When it comes to Customer Experience (CX), research points to all the ways we disappoint even our most valuable customers. The customer’s wish list is remarkably simple, yet companies do not execute against the most fundamental needs.

Strategex has analyzed data from tens of thousands of Voice of the Customer in-depth interviews. We’ve discovered that there are five basic needs that ALL customers want their suppliers to meet – regardless of industry, demographics, or product/service.

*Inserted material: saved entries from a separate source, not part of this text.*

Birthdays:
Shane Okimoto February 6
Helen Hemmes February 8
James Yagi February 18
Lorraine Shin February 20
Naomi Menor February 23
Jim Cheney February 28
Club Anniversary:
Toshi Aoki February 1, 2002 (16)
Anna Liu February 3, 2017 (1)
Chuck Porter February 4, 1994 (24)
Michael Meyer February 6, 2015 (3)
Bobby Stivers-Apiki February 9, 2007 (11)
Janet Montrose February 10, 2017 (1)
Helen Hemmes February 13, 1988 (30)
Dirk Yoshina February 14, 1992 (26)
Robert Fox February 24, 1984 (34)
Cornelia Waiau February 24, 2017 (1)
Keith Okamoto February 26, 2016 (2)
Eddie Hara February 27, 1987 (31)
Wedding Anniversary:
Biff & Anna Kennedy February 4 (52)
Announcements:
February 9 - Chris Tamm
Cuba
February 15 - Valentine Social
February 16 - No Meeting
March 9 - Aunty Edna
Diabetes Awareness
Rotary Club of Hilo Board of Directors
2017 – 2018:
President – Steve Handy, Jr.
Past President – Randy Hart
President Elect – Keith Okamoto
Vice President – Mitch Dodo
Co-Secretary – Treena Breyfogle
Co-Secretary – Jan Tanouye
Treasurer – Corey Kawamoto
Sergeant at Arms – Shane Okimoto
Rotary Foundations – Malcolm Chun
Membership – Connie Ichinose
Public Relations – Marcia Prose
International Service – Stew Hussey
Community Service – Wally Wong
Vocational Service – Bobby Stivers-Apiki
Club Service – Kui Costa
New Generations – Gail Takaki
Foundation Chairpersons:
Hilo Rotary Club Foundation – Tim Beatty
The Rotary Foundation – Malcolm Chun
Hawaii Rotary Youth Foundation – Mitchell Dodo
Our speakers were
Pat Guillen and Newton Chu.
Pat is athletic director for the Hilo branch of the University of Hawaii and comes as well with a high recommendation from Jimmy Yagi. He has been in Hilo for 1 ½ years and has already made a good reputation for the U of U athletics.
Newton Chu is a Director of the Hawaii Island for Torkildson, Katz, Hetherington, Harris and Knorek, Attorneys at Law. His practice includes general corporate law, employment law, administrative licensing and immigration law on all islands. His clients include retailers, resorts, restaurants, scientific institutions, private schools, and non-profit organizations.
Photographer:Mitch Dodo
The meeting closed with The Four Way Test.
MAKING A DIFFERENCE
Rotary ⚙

1) Customers want proactive communication -- particularly in the event of an unforeseen problem

All businesses will have problems, the question is how do you handle it? The best companies don’t shy away from bad news – they use it as a gift to improve.

Pro-Tip: If you encounter an unplanned issue, communicate it to the decision-makers/stakeholders ASAP. Don’t just communicate the problem, bring forth a solution and make sure to communicate how the issue may affect timelines, goals, other work, etc.

2) Customers want speed and flexibility in all aspects of the business – from initial inquiry to order entry, processing, and fulfillment

How nimble is your organization? If you’re so matrixed that customers feel they have to go through a maze every time they need answers, you’re not very customer-centric.

Pro-Tip: Develop a customer experience journey map to understand the steps your customers must go through. The map should have two axes: Time is represented on the horizontal axis; the customer’s emotional state is documented on the vertical axis. Each step the customer makes is described by four characteristics: time, sequence, responsible party, and emotional response. The map will highlight areas of improvement and innovation.

3) Customers want to choose their own path of interaction and depending on the issue, the preferred path may be digital or personal

Customer service is an experience and the best companies know that the digital experience is as important as the personal experience.

The two are not mutually exclusive, but complementary. Identifying when and how customers want to engage with your organization is an important outcome from the process of mapping the customer journey.

Pro-Tip: Ask your customers for feedback on both their analog and digital experience/satisfaction (and please don’t rely solely on an NPS web survey – you won’t get the right audience or any real insight). Remember, the more digital the journey, the higher the customer satisfaction…But make sure your digital customer service is fast and user-intuitive.

4) Customers want partners, not vendors. Not just any partners, they want partners who are competent, empathetic, resourceful, and forward-thinking

The majority of customers – and potential customers – will have done their research long before they engage. What’s missing is they often ‘don’t know what they don’t know.’ That’s the critical difference of sales versus partnership.

Today’s customers are not sold, they prefer to buy from an educated, thoughtful individual who has an insightful perspective of their industry and market space.

Pro-Tip: Invest in your account managers and sales team. Solid training will equip them to quickly diagnose and solve their customers’ problems.

5) Customers want companies to know what they need – even before they know they need it

Customer service design follows the same process as new product development. Just like NPD, customer service needs to address unarticulated needs. Use research to discover customer pain points. Use that insight to develop nimble, customer-centered solutions. Make your customer a partner in developing a customer experience roadmap.

Pro-Tip: Treat customer service design like product design. Perform research. Develop journey maps. Conduct interdepartmental brainstorming sessions. Validate your solutions with more research. Refine. Launch.

In the highest-performing companies, everyone is in customer service. Focus on optimizing the customer experience of your most profitable customers and you will be rewarded with more profits. Customer experience is not a siloed job responsibility, it is the company’s platform to surprise and delight customers in an ongoing relationship that truly benefits both parties.